Chilling me with doubt that sun-

shine can overcome rainfall

and that, invariably, given time,

better times will come and quietly

advance into Spring. Fast forward, past Spring

to Summer, and onto Fall springing

back to Winter, and round again. Flashbacks

ever more glaring under the sun, then, quite

out of the blue — a glance, a nod. Overrun

with fluttering, my heart paces in time

with fledging love’s free-fall.

 

And, with the passing of another Fall,

Winter heralds in the sweetest of Springs:

daffodils and Easter bonnets — a lifetime

of celebration ahead, no looking back.

Past risk and reason, I bask in the sun

that is love’s shine.
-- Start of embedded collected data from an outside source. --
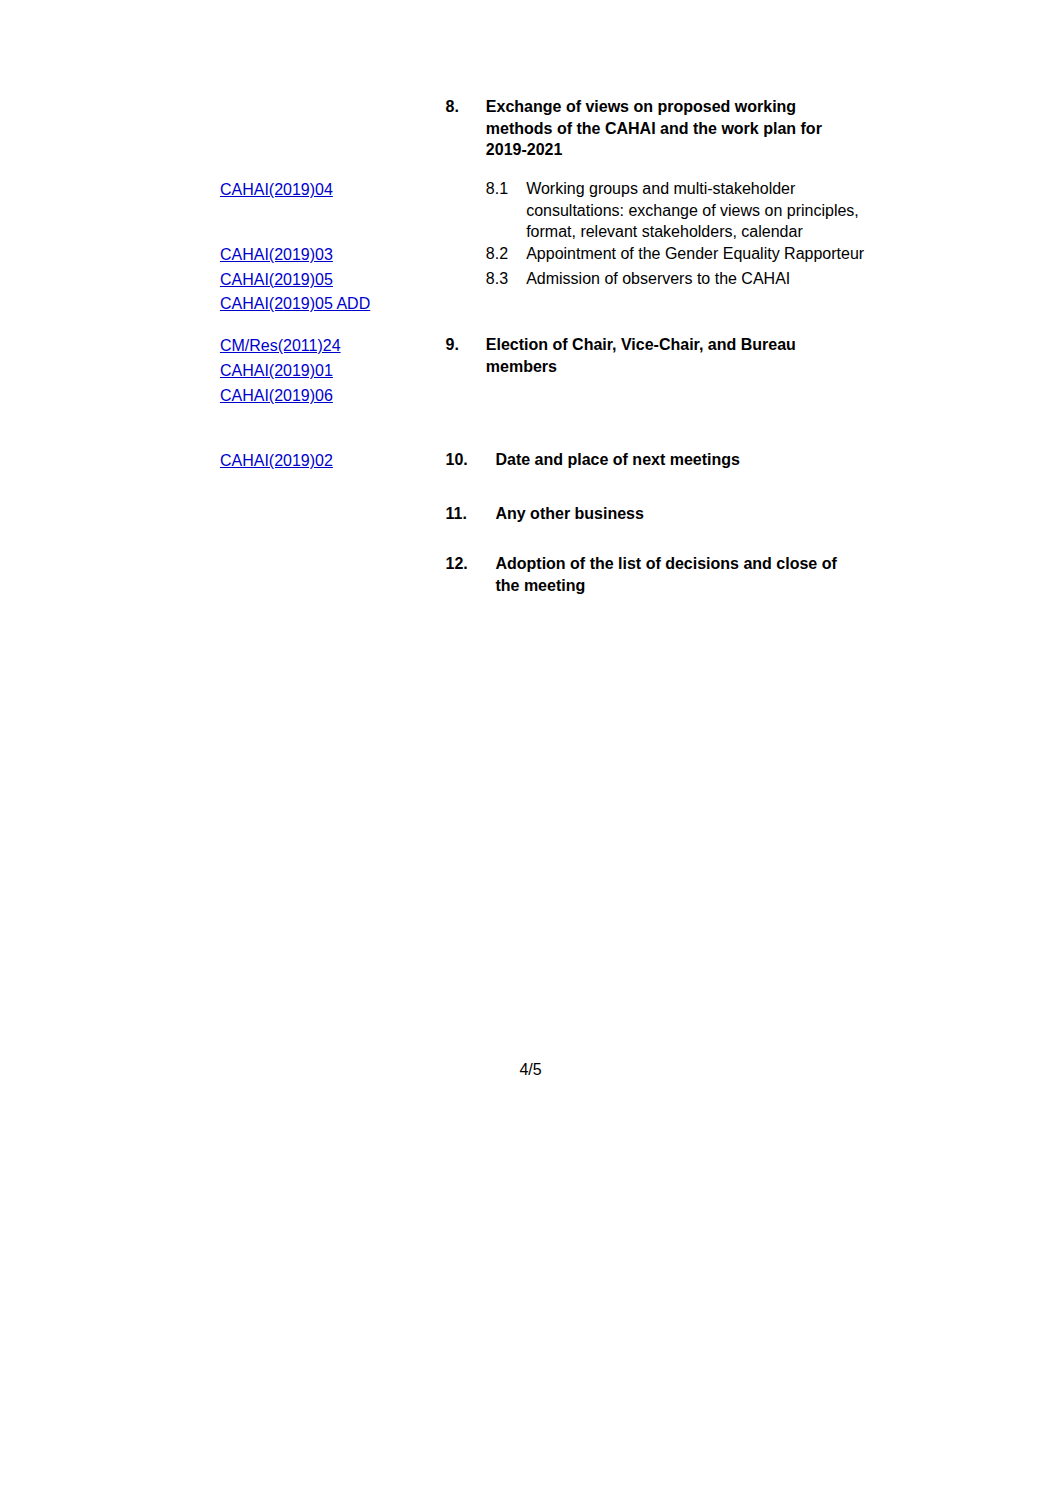| | 8. Exchange of views on proposed working methods of the CAHAI and the work plan for 2019-2021 |
| CAHAI(2019)04 | 8.1 Working groups and multi-stakeholder consultations: exchange of views on principles, format, relevant stakeholders, calendar |
| CAHAI(2019)03 | 8.2 Appointment of the Gender Equality Rapporteur |
| CAHAI(2019)05 CAHAI(2019)05 ADD | 8.3 Admission of observers to the CAHAI |
| CM/Res(2011)24 CAHAI(2019)01 CAHAI(2019)06 | 9. Election of Chair, Vice-Chair, and Bureau members |
| CAHAI(2019)02 | 10. Date and place of next meetings |
| | 11. Any other business |
| | 12. Adoption of the list of decisions and close of the meeting |
4/5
Rain or shine, quiet

 

in the peace of it all, Fall after Fall, back

to Winter, Spring, Summer. Quiet as a Spring sun

bursting through clouds. Love, for all time, requited.

*

A Box, Full

of photos — a glaring paper trail of a failed marriage —

the snapshots (first) locked away (intact) during

the legal separation — the wife having learned that

 

her husband, a shrink, had a love life outside their bed-

room, in an adjacent room (sound-proofed, but alas,

not fool-proofed!).  A room he had the gall to call office,

 

on a couch on which she heard tell he had many women

going nuts for him, including, it’s since come to light,

a patient or two. One such paramour, who became wife

 

#2, surely would’ve needed more patience married to him,

had she not divorced him, too, one would think. During

that legal separation, perhaps she, too,

 

had reconfigured her family photos, as wife #1 did:

With a cuticle scissor, taking great pains not to nip

the children, she’d cut out the soon-to-be ex’s heads

 

and flushed them down the toilet, leaving the children

smiling up at hole-after-hole-for-a-face.

After the divorce, she’d cut his bodies out, tossing them

 

in a trash bin (along with an envelope full of negatives) —

the children left leaning on a slew of missing

father figures.

 

And, like wife #1, it’s likely that wife #2 also suspects

there’s a poop-load of similarly doctored photos buried

deep in a score of women’s drawers — evidence

 

the psycho-shrink has been, one way or another,

fully eliminated.  

*

Biography

RUTH SABATH ROSENTHAL is a New York poet, well published in the U.S. and, also, internationally. In October 2006, her poem “on yet another birthday” was nominated for a Pushcart prize by Ibbetson Street Press. Ruth has authored five books of poetry: “Facing Home” – “Facing Home and beyond” – “little, but by no means small” – “Food: Nature vs Nurture” and “Gone, but Not Easily Forgotten.”